Seagrasses are natural carbon dioxide sink, thanks to symbiotic bacteria
Thanks to a symbiosis between seagrass and a nitrogen-fixing marine bacterium, seagrasses remove large amounts of carbon dioxide from the atmosphere and store it in the ecosystem.
Seagrasses need nutrients to thrive, particularly nitrogen (N). Up to now, it has been assumed that the nitrogen is taken up by the seagrasses through leaves and roots from the surrounding seawater and sediment.
However, in many of the regions where seagrasses are most abundant, there is little nitrogen to be found. Furthermore, while nitrogen is abundant in the sea in its elemental form (N2), seagrasses cannot use it in this form.

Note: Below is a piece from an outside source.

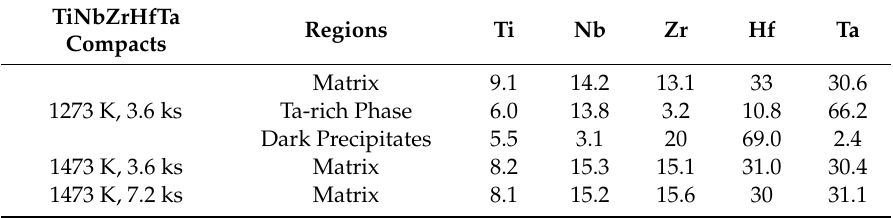
Figure 8. ( a ) TEM image (magnified image of the marked fine precipitate is shown in inset), and ( b ) selected area diffraction (SAD) image (at the matrix) of the TiNbZrHfTa alloy prepared at 1473 K for 3.6 ks. To achieve a homogeneous microstructure, the BCC stabilized compact of TiNbZrHfTa RHEA, sintered at 1473 K (3.6 ks), was heat-treated in an ultra-high vacuum furnace (UlVAC MILA 5000). The heat treatment was carried out at different temperatures and times, i.e., 1273 K for 86.4 ks (Figure 9a), 1473 K for 86.4 ks (Figure 9b), and 1623 K for 0.6 ks (Figure 9c). Despite the heat treatments at higher temperatures for a prolonged time, element segregation was noted in the matrix. The elemental segregation during heat treatment is consistent with the results obtained during prolonged sintering (Figure 7c) wherein fine precipitates of Hf-Zr rich areas were noticed. The chemical analysis data are provided separately in the supplementary file (Figure S1 (Supplementary Materials)). These results are not consistent with the equiatomic TiNbZrHfTa RHEA fabricated by ingot metallurgy wherein phase decompositions are usually reported during annealing below 1273 K and at a temperature above 1273 K, a single bcc phase is usually observed [12,20,31–33]. The chemical composition and presence of fine elements may have a significant influence on the phase stability during heat treatments of the TiNbZrHfTa compact prepared by the powder metallurgy process; however, this is a task for further investigations.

Researchers now show that seagrasses in the Mediterranean Sea live in symbiosis with bacteria that reside in their roots and provide the nitrogen necessary for growth. These bacterial symbionts convert N2 gas into a form that the plants can use.

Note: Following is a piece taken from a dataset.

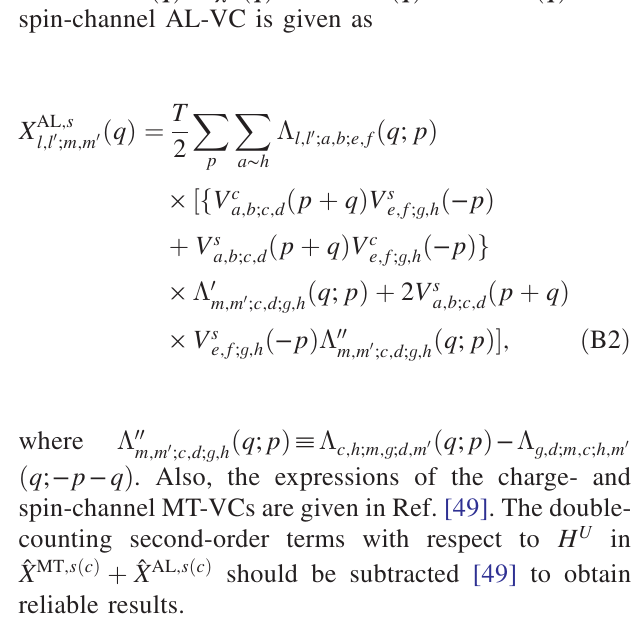
calculation.FIG. 6. Band structure of (a) LaFeAsO and (b) FeSe in the experimental orthorhombic crystal structures obtained by the WIEN 2k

The bacteria that live in the seagrass roots are a new discovery. The team named them Celerinatantimonas neptuna, after their host, the neptune grass (Posidonia oceanica).
Such symbioses were previously only known in land plants. But since seagrasses evolved around 100 million years ago from terrestrial flowering plants that migrated back to the sea, perhaps such symbiosis is not all that surprising.
The N2 fixation is generally assumed to take place in the surrounding sediment by microorganisms that are associated with either the rhizosphere/rhizoplane (rhizoplane is the plant root surface) or with animals residing in the seagrass meadows.
By contrast, terrestrial plants that thrive in N-poor habitats often enter more intimate, mutually beneficial interactions with N2-fixing bacteria. The bacteria usually reside within the plant tissue, and the interaction between these symbionts and their plant hosts is genetically complex, relying on a sophisticated communication and metabolite exchange.